About one week after Edgewood posted the lockout notice, Chehab paid the rent and regained access to the premises.

On July 31, 2019, Chehab, representing himself, sued Edgewood, alleging that the lockout notice was libelous per se. Edgewood answered and filed a traditional motion for summary judgment. In the motion, Edgewood specifically and expressly argued that “as a matter of law the language in the Lockout Notice is not defamatory” and that it “was not acting with negligence when it posted the lockout notice.” Edgewood additionally sought sanctions against Chehab under Civil Practice and Remedies Code section 10.002 for filing a frivolous claim. Chehab amended his petition in November, reiterating his prior libel per se claim more broadly as a defamation claim and more specifically alleging that Edgewood was negligent in posting the lockout notice. Chehab also filed a response to Edgewood’s motion, and Edgewood replied to Chehab’s response. In Edgewood’s reply, Edgewood recognized that Chehab’s first amended petition was the live pleading, and it urged that its summary judgment motion, which addressed both defamation and negligence, covered Chehab’s amended pleading. The court heard Edgewood’s summary judgment motion on December 16, 2019.

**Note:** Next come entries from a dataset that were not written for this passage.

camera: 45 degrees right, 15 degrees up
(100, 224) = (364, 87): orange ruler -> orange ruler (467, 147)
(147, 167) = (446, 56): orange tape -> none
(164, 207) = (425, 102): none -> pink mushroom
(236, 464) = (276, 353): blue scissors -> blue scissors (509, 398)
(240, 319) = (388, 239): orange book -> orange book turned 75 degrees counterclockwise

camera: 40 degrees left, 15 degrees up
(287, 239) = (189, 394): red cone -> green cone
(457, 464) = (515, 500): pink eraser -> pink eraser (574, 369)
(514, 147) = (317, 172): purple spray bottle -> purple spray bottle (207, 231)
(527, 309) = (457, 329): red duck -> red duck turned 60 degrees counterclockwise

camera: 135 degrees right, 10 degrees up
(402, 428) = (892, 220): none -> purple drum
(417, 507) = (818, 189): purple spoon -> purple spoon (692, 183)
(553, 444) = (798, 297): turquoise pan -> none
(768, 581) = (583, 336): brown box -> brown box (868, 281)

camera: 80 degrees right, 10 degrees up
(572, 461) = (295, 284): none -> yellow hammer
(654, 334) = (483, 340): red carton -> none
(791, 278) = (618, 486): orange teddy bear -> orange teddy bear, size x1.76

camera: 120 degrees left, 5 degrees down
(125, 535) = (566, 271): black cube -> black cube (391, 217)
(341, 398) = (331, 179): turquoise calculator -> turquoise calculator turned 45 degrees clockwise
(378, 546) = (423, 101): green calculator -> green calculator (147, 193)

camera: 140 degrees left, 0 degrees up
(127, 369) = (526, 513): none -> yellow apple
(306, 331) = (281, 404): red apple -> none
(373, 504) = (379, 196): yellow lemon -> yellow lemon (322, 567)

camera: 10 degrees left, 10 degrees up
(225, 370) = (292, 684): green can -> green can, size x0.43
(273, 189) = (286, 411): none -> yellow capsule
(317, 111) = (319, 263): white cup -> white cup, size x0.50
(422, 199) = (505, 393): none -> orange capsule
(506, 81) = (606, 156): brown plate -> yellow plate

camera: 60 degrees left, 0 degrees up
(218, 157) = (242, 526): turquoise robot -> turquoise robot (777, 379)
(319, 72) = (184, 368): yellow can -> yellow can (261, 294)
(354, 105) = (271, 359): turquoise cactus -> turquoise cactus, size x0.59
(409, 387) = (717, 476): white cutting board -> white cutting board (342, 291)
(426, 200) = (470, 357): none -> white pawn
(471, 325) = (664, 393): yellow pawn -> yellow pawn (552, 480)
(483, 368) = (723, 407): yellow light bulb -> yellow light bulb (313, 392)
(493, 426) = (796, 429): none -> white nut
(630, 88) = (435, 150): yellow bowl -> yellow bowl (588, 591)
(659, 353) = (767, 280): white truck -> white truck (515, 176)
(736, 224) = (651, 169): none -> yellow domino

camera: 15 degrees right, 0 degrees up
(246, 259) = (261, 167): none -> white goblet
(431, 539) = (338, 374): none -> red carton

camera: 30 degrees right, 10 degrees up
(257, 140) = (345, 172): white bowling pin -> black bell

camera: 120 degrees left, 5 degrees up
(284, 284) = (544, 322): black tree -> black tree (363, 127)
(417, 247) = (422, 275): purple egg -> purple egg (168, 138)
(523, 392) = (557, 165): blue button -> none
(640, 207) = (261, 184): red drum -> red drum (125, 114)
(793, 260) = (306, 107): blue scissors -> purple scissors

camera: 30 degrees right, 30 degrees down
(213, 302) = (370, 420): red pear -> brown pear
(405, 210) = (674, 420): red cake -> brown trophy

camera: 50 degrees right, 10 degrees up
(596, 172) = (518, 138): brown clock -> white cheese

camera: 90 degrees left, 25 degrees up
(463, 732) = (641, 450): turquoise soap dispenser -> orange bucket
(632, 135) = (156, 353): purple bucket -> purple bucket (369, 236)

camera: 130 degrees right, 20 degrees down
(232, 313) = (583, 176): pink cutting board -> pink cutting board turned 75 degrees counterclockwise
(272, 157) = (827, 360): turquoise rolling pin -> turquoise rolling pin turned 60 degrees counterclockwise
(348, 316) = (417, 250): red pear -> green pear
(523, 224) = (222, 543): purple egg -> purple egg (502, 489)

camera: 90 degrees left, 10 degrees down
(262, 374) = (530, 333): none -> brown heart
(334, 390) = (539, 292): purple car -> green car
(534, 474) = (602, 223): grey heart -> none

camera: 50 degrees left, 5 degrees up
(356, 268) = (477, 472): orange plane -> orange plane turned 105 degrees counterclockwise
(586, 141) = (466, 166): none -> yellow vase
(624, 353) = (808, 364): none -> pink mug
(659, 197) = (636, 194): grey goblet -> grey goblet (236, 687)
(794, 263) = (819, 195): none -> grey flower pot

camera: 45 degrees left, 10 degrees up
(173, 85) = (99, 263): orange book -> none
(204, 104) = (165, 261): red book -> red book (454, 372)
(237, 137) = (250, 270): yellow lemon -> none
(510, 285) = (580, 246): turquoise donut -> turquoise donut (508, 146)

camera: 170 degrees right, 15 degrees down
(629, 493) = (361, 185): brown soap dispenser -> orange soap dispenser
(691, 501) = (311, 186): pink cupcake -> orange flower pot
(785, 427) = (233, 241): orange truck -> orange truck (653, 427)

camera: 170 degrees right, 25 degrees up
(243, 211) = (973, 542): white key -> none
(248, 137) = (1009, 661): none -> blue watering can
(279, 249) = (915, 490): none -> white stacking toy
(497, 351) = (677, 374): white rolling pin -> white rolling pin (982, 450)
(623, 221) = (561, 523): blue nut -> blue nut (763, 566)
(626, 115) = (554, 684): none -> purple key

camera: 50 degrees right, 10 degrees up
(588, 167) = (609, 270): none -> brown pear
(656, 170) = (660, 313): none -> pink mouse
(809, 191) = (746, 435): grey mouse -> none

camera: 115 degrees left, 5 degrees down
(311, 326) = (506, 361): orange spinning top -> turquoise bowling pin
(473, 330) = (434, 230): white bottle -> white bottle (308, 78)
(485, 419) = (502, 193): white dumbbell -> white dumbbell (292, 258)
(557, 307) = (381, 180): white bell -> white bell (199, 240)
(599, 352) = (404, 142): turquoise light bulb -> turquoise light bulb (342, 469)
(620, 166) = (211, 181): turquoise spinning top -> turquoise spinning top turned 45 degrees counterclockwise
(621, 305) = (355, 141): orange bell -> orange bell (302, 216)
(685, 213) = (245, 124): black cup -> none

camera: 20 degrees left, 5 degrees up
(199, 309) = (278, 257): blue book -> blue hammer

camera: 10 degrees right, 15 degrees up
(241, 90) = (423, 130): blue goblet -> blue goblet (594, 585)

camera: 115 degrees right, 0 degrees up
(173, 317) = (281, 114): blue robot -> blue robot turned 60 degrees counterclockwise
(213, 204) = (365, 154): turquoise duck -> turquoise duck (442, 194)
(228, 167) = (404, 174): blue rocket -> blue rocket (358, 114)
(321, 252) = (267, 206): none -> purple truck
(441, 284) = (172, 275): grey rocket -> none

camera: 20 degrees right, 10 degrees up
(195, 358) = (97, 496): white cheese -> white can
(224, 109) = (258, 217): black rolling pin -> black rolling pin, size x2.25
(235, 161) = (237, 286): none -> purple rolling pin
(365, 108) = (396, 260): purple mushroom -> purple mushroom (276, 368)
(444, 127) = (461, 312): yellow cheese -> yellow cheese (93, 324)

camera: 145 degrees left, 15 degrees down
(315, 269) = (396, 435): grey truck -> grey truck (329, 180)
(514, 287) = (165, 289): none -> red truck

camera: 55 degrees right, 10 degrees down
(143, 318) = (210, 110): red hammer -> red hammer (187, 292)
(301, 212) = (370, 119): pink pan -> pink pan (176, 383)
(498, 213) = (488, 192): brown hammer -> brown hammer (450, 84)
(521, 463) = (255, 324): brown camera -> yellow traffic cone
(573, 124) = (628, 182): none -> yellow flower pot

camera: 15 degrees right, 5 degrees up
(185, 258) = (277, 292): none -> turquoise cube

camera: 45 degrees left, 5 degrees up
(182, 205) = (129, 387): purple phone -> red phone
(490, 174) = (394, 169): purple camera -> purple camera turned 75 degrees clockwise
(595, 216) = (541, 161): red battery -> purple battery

Three days before the hearing, Chehab filed a second amended petition on December 13, 2019, adding a claim for intentional infliction of emotional distress

3 based on the lockout notice. He did not seek leave of court to file this amended pleading, nor does any order granting leave appear in our record. The trial court granted Edgewood’s motion the day of the hearing and signed a judgment that day, dismissing with prejudice all of Chehab’s claims. The court struck the portion of Edgewood’s proposed judgment awarding Edgewood sanctions.

Chehab timely appealed.

Standard of Review

We review a trial court’s ruling on a motion for summary judgment de novo. Tarr v. Timberwood Park Owners Assoc., Inc., 556 S.W.3d 274, 278 (Tex. 2018); Texan Land & Cattle II, Ltd. v. ExxonMobil Pipeline Co., 579 S.W.3d 540, 542 (Tex. App.—Houston [14th Dist.] 2019, no pet.). To prevail on a traditional motion for summary judgment, the movant must show that no genuine issue of material fact exists and that it is entitled to judgment as a matter of law. Tex. R. Civ. P. 166a(c); see City of Garland v. Dallas Morning News, 22 S.W.3d 351, 356 (Tex. 2000). If the movant meets its initial burden, the burden shifts to the nonmovant to present any issue that would preclude summary judgment. Lyda Swinerton Builders, Inc. v. Cathay Bank, 409 S.W.3d 221, 229 (Tex. App.—Houston [14th Dist.] 2013, pet. denied). In reviewing a summary judgment, we consider only grounds that were expressly set forth in the motion. Id.

Analysis

Chehab challenges the trial court’s judgment on two grounds. First, he asserts that there is a genuine issue of material fact on his defamation claim. Second, he contends that he amended his petition to add a claim for intentional infliction of emotional distress before the trial court granted the summary judgment, and thus,

4 the summary judgment was error. Before we discuss the merits, however, we pause to briefly address our appellate jurisdiction.

A. The summary judgment order is a final judgment.

1. The order disposed of all claims of all parties.

In his brief, Chehab suggests that the order granting Edgewood’s summary judgment motion is not final. For example, he quotes language from Lehmann v. Har-Con Corp., 39 S.W.3d 191, 199 (Tex. 2001), and references that case in his second issue. As we have an independent obligation to assess our appellate jurisdiction in all events, we first consider whether the order is an appealable final judgment. E.g., Royal Indep. Sch. Dist. v. Ragsdale, 273 S.W.3d 759, 763 (Tex. App.—Houston [14th Dist.] 2008, pet. denied).

Generally, appeals may be taken only from final judgments. See Lehmann, 39 S.W.3d at 195.